Dataset entries:
:::::
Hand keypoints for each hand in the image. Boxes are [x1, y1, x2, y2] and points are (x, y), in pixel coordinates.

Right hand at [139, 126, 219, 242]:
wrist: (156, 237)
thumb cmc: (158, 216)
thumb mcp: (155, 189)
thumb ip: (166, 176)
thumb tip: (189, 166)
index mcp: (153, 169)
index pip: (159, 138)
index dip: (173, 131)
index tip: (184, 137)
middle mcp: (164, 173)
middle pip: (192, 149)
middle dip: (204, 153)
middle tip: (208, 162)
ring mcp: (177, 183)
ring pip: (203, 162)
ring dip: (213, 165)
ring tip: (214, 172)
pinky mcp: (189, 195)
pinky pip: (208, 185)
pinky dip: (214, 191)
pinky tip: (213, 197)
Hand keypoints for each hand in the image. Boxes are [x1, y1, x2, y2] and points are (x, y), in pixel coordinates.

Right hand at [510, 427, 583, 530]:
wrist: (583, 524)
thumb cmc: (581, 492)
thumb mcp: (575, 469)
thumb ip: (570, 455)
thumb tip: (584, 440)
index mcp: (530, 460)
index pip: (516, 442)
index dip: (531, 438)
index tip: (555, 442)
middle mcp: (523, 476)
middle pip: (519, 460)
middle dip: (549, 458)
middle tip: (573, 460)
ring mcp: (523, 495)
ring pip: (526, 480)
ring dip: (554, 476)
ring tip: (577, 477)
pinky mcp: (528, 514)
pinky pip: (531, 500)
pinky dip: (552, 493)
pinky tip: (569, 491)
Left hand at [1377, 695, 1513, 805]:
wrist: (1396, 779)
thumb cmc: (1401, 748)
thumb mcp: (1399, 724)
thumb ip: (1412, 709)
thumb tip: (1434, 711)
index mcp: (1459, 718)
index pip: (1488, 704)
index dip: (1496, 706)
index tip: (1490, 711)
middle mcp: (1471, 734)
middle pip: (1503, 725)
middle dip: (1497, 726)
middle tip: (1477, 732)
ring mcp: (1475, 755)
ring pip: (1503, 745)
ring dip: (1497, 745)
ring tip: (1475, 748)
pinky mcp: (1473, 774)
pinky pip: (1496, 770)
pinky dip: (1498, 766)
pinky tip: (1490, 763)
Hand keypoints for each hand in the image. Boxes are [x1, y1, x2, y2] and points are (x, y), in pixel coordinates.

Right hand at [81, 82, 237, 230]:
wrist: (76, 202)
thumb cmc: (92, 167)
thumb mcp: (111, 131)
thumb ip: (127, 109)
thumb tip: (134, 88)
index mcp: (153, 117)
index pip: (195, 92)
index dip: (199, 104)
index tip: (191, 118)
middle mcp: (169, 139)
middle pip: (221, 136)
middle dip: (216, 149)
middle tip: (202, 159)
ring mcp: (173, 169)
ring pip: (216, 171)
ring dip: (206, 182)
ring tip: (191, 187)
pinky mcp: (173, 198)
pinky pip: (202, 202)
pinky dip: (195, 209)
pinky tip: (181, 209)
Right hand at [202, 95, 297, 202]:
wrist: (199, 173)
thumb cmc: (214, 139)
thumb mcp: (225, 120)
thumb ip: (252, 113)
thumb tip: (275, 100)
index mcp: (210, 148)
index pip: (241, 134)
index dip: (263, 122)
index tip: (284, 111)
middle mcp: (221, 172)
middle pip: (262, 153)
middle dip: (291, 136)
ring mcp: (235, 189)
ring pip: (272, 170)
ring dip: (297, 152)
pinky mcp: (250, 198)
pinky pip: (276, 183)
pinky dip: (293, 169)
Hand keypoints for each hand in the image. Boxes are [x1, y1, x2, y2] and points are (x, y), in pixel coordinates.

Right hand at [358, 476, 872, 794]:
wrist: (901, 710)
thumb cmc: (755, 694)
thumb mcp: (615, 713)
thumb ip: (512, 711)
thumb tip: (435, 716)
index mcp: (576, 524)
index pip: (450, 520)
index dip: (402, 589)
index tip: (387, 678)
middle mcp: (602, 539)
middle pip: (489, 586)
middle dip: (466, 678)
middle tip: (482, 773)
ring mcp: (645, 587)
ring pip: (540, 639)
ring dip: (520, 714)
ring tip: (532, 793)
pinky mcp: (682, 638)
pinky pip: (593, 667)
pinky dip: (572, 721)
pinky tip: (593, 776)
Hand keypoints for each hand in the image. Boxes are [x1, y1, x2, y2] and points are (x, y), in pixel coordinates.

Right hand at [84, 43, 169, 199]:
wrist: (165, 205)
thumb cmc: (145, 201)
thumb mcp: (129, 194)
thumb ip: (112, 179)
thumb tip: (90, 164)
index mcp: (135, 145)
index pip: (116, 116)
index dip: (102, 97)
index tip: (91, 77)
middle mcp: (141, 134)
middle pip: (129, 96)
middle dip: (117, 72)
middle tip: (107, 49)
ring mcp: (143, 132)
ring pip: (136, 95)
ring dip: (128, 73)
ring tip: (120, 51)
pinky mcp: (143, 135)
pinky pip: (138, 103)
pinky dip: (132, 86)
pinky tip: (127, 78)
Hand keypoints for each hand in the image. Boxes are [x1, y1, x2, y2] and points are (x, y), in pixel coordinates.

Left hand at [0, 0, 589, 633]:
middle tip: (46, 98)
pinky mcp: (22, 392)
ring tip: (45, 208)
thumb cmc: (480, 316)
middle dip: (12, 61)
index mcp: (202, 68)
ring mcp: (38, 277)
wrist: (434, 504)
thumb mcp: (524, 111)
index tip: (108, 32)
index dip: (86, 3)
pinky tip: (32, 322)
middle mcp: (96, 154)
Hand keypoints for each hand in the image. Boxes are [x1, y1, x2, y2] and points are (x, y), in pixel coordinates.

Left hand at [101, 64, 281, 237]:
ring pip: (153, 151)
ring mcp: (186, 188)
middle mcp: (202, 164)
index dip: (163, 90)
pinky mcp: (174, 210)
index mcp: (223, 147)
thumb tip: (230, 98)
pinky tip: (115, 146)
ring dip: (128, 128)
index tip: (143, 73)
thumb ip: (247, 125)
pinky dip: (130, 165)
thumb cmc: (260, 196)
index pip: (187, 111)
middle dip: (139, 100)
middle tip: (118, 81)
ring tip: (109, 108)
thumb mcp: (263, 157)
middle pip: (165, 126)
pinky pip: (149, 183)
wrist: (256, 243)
:::::
=== Task goal ===
Look above for the line with "wrist: (1396, 779)" and the line with "thumb cmc: (214, 139)", and reproduce exactly those two lines plus every line between, nothing more.

=== Solved exercise ===
wrist: (1396, 779)
thumb cmc: (1401, 748)
thumb mcp: (1399, 724)
thumb ip: (1412, 709)
thumb tip: (1434, 711)
index mcp: (1459, 718)
index pip: (1488, 704)
index dip: (1496, 706)
index tip: (1490, 711)
middle mcp: (1471, 734)
middle pip: (1503, 725)
middle dip: (1497, 726)
middle tip: (1477, 732)
ring mcp: (1475, 755)
ring pip: (1503, 745)
ring dip: (1497, 745)
ring tip: (1475, 748)
pinky mcp: (1473, 774)
pinky pip: (1496, 770)
pinky dip: (1498, 766)
pinky tip: (1490, 763)
Hand keypoints for each hand in the image. Boxes are [x1, y1, x2, y2] and points are (x, y), in pixel coordinates.

Right hand at [81, 82, 237, 230]:
wrist: (76, 202)
thumb cmc: (92, 167)
thumb mcp: (111, 131)
thumb ip: (127, 109)
thumb tip: (134, 88)
index mcp: (153, 117)
index pip: (195, 92)
index dip: (199, 104)
index tip: (191, 118)
middle mcp: (169, 139)
middle pip: (221, 136)
middle dip: (216, 149)
middle tip: (202, 159)
ring mcp: (173, 169)
ring pip: (216, 171)
ring dip: (206, 182)
ring tip: (191, 187)
pinky mcp: (173, 198)
pinky pip: (202, 202)
pinky dip: (195, 209)
pinky tip: (181, 209)
Right hand at [202, 95, 297, 202]:
wrist: (199, 173)
thumb cmc: (214, 139)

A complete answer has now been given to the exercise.